Nous arrivons enfin aux portraits posthumes. Mme Basily-Callimachi nous dit qu’Isabey se servit des esquisses qu’il avait faites de Mme de Staël à différentes époques de sa vie pour exécuter un dernier portrait à la sépia. Dans cette œuvre qui appartint au docteur Oulmont et qui a été léguée par lui au musée d’Épinal, on retrouve certains traits du dessin du Louvre, qui date de la jeunesse de Mme de Staël, Ce sont les mêmes boucles tombantes, la même robe blanche, mais le corps est devenu plus épais, les yeux restent mis clos, dolents, l’expression affaissée. Mme de Staël est assise devant une bibliothèque près du buste de son père[3].

Le portrait de Gérard a une toute autre célébrité. Quand Mme de Staël fut morte, la duchesse de Broglie voulut faire revivre une dernière fois les traits de sa mère. Elle s’adressa à François Gérard[4], le peintre fécond et varié, l’évocateur de batailles et le portraitiste de toute une époque qui avait déjà reproduit les traits de Mme Récamier. Le peintre s’inspira des documents et des indications qui lui furent procurés. La duchesse de Broglie lui prêta la miniature de Bouvier, Mme Récamier[5] le dernier Massot. L’œuvre que Gérard réalisa, satisfit la duchesse de Broglie au moins officiellement et le peintre reçut de celle-ci, en récompense, un manuscrit des Considérations sur la Révolution.

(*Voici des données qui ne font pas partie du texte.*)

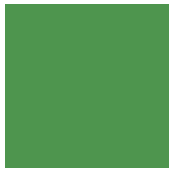
<source format=gtp>
G04 Layer: TopPasteMaskLayer*
G04 EasyEDA v6.5.47, 2024-09-27 14:37:58*
G04 50ea7e365bea4ea1a0dfe67087e7319b,c4deba93543447318b7234f01b5a2252,10*
G04 Gerber Generator version 0.2*
G04 Scale: 100 percent, Rotated: No, Reflected: No *
G04 Dimensions in millimeters *
G04 leading zeros omitted , absolute positions ,4 integer and 5 decimal *
%FSLAX45Y45*%
%MOMM*%

%ADD10R,14.0000X14.0000*%

%LPD*%
D10*
G01*
X8089900Y2159000D03*
M02*

</source>
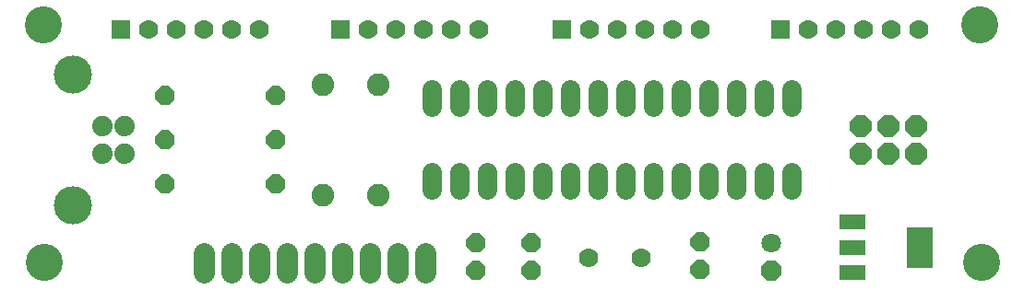
<source format=gts>
G75*
%MOIN*%
%OFA0B0*%
%FSLAX24Y24*%
%IPPOS*%
%LPD*%
%AMOC8*
5,1,8,0,0,1.08239X$1,22.5*
%
%ADD10C,0.1340*%
%ADD11C,0.0700*%
%ADD12C,0.0700*%
%ADD13OC8,0.0700*%
%ADD14C,0.0820*%
%ADD15C,0.0740*%
%ADD16C,0.1380*%
%ADD17R,0.0960X0.0560*%
%ADD18R,0.0946X0.1497*%
%ADD19OC8,0.0710*%
%ADD20C,0.0710*%
%ADD21OC8,0.0780*%
%ADD22C,0.0780*%
%ADD23R,0.0695X0.0695*%
%ADD24C,0.0695*%
D10*
X002961Y001489D03*
X002900Y010089D03*
X036761Y010089D03*
X036811Y001489D03*
D11*
X029961Y004129D02*
X029961Y004749D01*
X028961Y004749D02*
X028961Y004129D01*
X027961Y004129D02*
X027961Y004749D01*
X026961Y004749D02*
X026961Y004129D01*
X025961Y004129D02*
X025961Y004749D01*
X024961Y004749D02*
X024961Y004129D01*
X023961Y004129D02*
X023961Y004749D01*
X022961Y004749D02*
X022961Y004129D01*
X021961Y004129D02*
X021961Y004749D01*
X020961Y004749D02*
X020961Y004129D01*
X019961Y004129D02*
X019961Y004749D01*
X018961Y004749D02*
X018961Y004129D01*
X017961Y004129D02*
X017961Y004749D01*
X016961Y004749D02*
X016961Y004129D01*
X016961Y007129D02*
X016961Y007749D01*
X017961Y007749D02*
X017961Y007129D01*
X018961Y007129D02*
X018961Y007749D01*
X019961Y007749D02*
X019961Y007129D01*
X020961Y007129D02*
X020961Y007749D01*
X021961Y007749D02*
X021961Y007129D01*
X022961Y007129D02*
X022961Y007749D01*
X023961Y007749D02*
X023961Y007129D01*
X024961Y007129D02*
X024961Y007749D01*
X025961Y007749D02*
X025961Y007129D01*
X026961Y007129D02*
X026961Y007749D01*
X027961Y007749D02*
X027961Y007129D01*
X028961Y007129D02*
X028961Y007749D01*
X029961Y007749D02*
X029961Y007129D01*
D12*
X024527Y001681D03*
X022627Y001681D03*
D13*
X020561Y001189D03*
X018561Y001189D03*
X018561Y002189D03*
X020561Y002189D03*
X026656Y002217D03*
X026656Y001217D03*
X011311Y004339D03*
X007311Y004339D03*
X007311Y005939D03*
X011311Y005939D03*
X011311Y007539D03*
X007311Y007539D03*
D14*
X013011Y007939D03*
X015011Y007939D03*
X015011Y003939D03*
X013011Y003939D03*
D15*
X005841Y005447D03*
X005061Y005447D03*
X005061Y006431D03*
X005841Y006431D03*
D16*
X003991Y008309D03*
X003991Y003569D03*
D17*
X032141Y002949D03*
X032141Y002039D03*
X032141Y001129D03*
D18*
X034581Y002039D03*
D19*
X029199Y001209D03*
D20*
X029199Y002209D03*
D21*
X032461Y005439D03*
X033461Y005439D03*
X034461Y005439D03*
X034461Y006439D03*
X033461Y006439D03*
X032461Y006439D03*
D22*
X016711Y001839D02*
X016711Y001139D01*
X015711Y001139D02*
X015711Y001839D01*
X014711Y001839D02*
X014711Y001139D01*
X013711Y001139D02*
X013711Y001839D01*
X012711Y001839D02*
X012711Y001139D01*
X011711Y001139D02*
X011711Y001839D01*
X010711Y001839D02*
X010711Y001139D01*
X009711Y001139D02*
X009711Y001839D01*
X008711Y001839D02*
X008711Y001139D01*
D23*
X005711Y009939D03*
X013661Y009939D03*
X021661Y009939D03*
X029561Y009939D03*
D24*
X030561Y009939D03*
X031561Y009939D03*
X032561Y009939D03*
X033561Y009939D03*
X034561Y009939D03*
X026661Y009939D03*
X025661Y009939D03*
X024661Y009939D03*
X023661Y009939D03*
X022661Y009939D03*
X018661Y009939D03*
X017661Y009939D03*
X016661Y009939D03*
X015661Y009939D03*
X014661Y009939D03*
X010711Y009939D03*
X009711Y009939D03*
X008711Y009939D03*
X007711Y009939D03*
X006711Y009939D03*
M02*

</source>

  1. Notice d’Henri Meister sur le portrait de Mme de Staël, citée dans les Lettres inédites de Mme de Staël à Henri Meister, publiées par Usteri et Ritter.
  2. Bouvier reproduisit lui-même son œuvre l’année suivante, dans une gravure qui porte cette inscription : « Portrait de Mme de Staël, peint par P.-L. Bouvier d’après nature à Coppet en 1816 et gravé en 1817 ; chez l’auteur à Genève. »

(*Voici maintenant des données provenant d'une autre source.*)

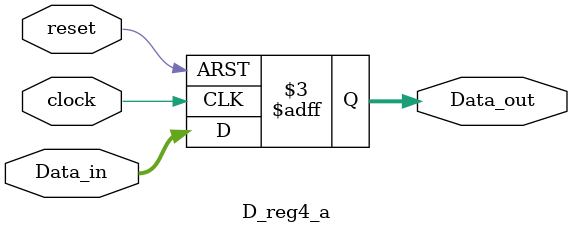
<source format=v>
module D_reg4_a  (Data_out, clock, reset, Data_in);
  output 		[3: 0] 	Data_out;
  input 		[3: 0] 	Data_in;
  input			clock, reset;
  reg 		[3: 0] 	Data_out;

  always @  (posedge clock or posedge reset)		
    begin 
      if (reset == 1'b1) Data_out <= 4'b0;
        else Data_out <= Data_in;
      end
endmodule


</source>
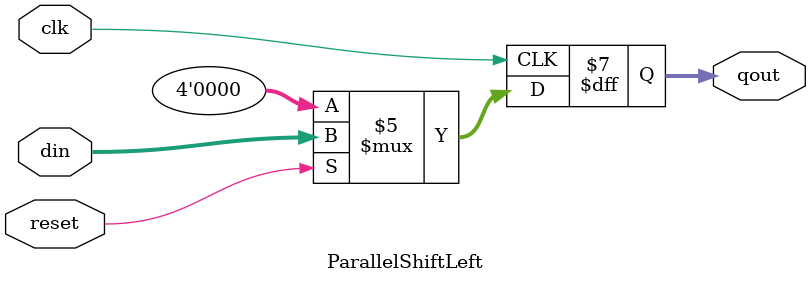
<source format=v>
module ParallelShiftLeft(clk, reset, din, qout);
    input clk, reset;
    input [3:0] din;
    output reg [3:0] qout;

    always@(posedge clk) begin
        if(!reset) qout <= 4'b0;
        else qout <= {qout<<1, din};
    end
endmodule
</source>
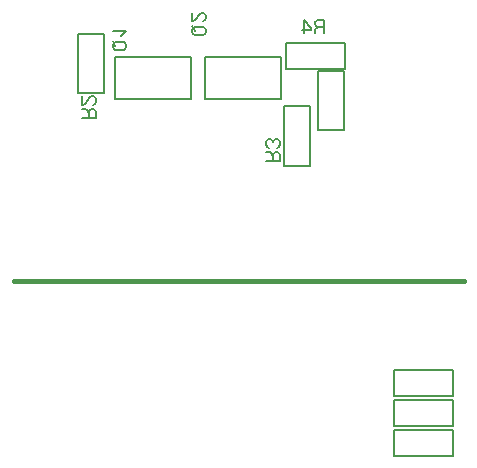
<source format=gbo>
%FSLAX34Y34*%
%MOMM*%
%LNSILK_BOTTOM*%
G71*
G01*
%ADD10C, 0.15*%
%ADD11C, 0.21*%
%ADD12C, 0.40*%
%LPD*%
G54D10*
X163115Y944686D02*
X163115Y909686D01*
X98115Y909686D01*
X98115Y944686D01*
X163115Y944686D01*
G54D11*
X98624Y953961D02*
X96457Y958294D01*
G54D11*
X105846Y957427D02*
X98624Y957427D01*
X97179Y956561D01*
X96457Y954827D01*
X96457Y953094D01*
X97179Y951361D01*
X98624Y950494D01*
X105846Y950494D01*
X107290Y951361D01*
X108012Y953094D01*
X108012Y954827D01*
X107290Y956561D01*
X105846Y957427D01*
G54D11*
X103679Y962338D02*
X108012Y966671D01*
X96457Y966671D01*
G54D10*
X239315Y944686D02*
X239315Y909686D01*
X174315Y909686D01*
X174315Y944686D01*
X239315Y944686D01*
G54D11*
X165853Y967125D02*
X163687Y971459D01*
G54D11*
X173076Y970592D02*
X165853Y970592D01*
X164409Y969725D01*
X163687Y967992D01*
X163687Y966259D01*
X164409Y964525D01*
X165853Y963659D01*
X173076Y963659D01*
X174520Y964525D01*
X175242Y966259D01*
X175242Y967992D01*
X174520Y969725D01*
X173076Y970592D01*
G54D11*
X163687Y982436D02*
X163687Y975503D01*
X164409Y975503D01*
X165853Y976369D01*
X170187Y981569D01*
X171631Y982436D01*
X173076Y982436D01*
X174520Y981569D01*
X175242Y979836D01*
X175242Y978103D01*
X174520Y976369D01*
X173076Y975503D01*
G54D10*
X88800Y964800D02*
X66800Y964800D01*
X66800Y914800D01*
X88800Y914800D01*
X88800Y964800D01*
G54D11*
X76244Y897100D02*
X74800Y899700D01*
X73355Y900567D01*
X70466Y900567D01*
G54D11*
X70466Y893634D02*
X82022Y893634D01*
X82022Y897967D01*
X81300Y899700D01*
X79855Y900567D01*
X78411Y900567D01*
X76966Y899700D01*
X76244Y897967D01*
X76244Y893634D01*
G54D11*
X70466Y911544D02*
X70466Y904610D01*
X71189Y904610D01*
X72633Y905477D01*
X76966Y910677D01*
X78411Y911544D01*
X79855Y911544D01*
X81300Y910677D01*
X82022Y908944D01*
X82022Y907210D01*
X81300Y905477D01*
X79855Y904610D01*
G54D10*
X293300Y935150D02*
X293300Y957150D01*
X243300Y957150D01*
X243300Y935150D01*
X293300Y935150D01*
G54D11*
X271533Y970628D02*
X268933Y969183D01*
X268067Y967739D01*
X268067Y964850D01*
G54D11*
X275000Y964850D02*
X275000Y976406D01*
X270667Y976406D01*
X268933Y975683D01*
X268067Y974239D01*
X268067Y972794D01*
X268933Y971350D01*
X270667Y970628D01*
X275000Y970628D01*
G54D11*
X258823Y964850D02*
X258823Y976406D01*
X264023Y969183D01*
X264023Y967739D01*
X257090Y967739D01*
G54D10*
X270000Y883050D02*
X292000Y883050D01*
X292000Y933050D01*
X270000Y933050D01*
X270000Y883050D01*
G54D10*
X263801Y903046D02*
X241801Y903046D01*
X241801Y853046D01*
X263801Y853046D01*
X263801Y903046D01*
G54D11*
X232196Y860746D02*
X230751Y863346D01*
X229307Y864212D01*
X226418Y864212D01*
G54D11*
X226418Y857279D02*
X237973Y857279D01*
X237973Y861612D01*
X237251Y863346D01*
X235807Y864212D01*
X234362Y864212D01*
X232918Y863346D01*
X232196Y861612D01*
X232196Y857279D01*
G54D11*
X235807Y868256D02*
X237251Y869123D01*
X237973Y870856D01*
X237973Y872589D01*
X237251Y874323D01*
X235807Y875189D01*
X234362Y875189D01*
X232918Y874323D01*
X232196Y872589D01*
X231473Y874323D01*
X230029Y875189D01*
X228584Y875189D01*
X227140Y874323D01*
X226418Y872589D01*
X226418Y870856D01*
X227140Y869123D01*
X228584Y868256D01*
G54D10*
X384641Y679916D02*
X384641Y657916D01*
X334641Y657916D01*
X334641Y679916D01*
X384641Y679916D01*
G54D10*
X384641Y654516D02*
X384641Y632516D01*
X334641Y632516D01*
X334641Y654516D01*
X384641Y654516D01*
G54D10*
X384641Y629116D02*
X384641Y607116D01*
X334641Y607116D01*
X334641Y629116D01*
X384641Y629116D01*
G54D12*
X12700Y755650D02*
X393700Y755650D01*
M02*

</source>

  3. Basily-Callimachi, op. cit., p. 281.
  4. Gérard (François), né à Rome le 11 mai 1770, mort à Paris le 11 janvier 1837. Étudie dans l’atelier de David ; membre du tribunal révolutionnaire ; expose son œuvre de début : Bélisaire, en 1793. Peint en portraits de nombreuses célébrités de l’époque : le général Moreau, Mme Récamier, Mme Laetitia, Joséphine et de grands succès : la Bataille d’Austerlitz, l’Entrée de Henri IV à Paris, le Sacre de Charles X.
  5. Cf. Herriot (Edouard), Mme Récamier et ses amis, p. 279. Une lettre de Mme Récamier à Gérard à la suite de cet envoi est conservée à la bibliothèque de Montpellier (Ann. du fonds Fabre).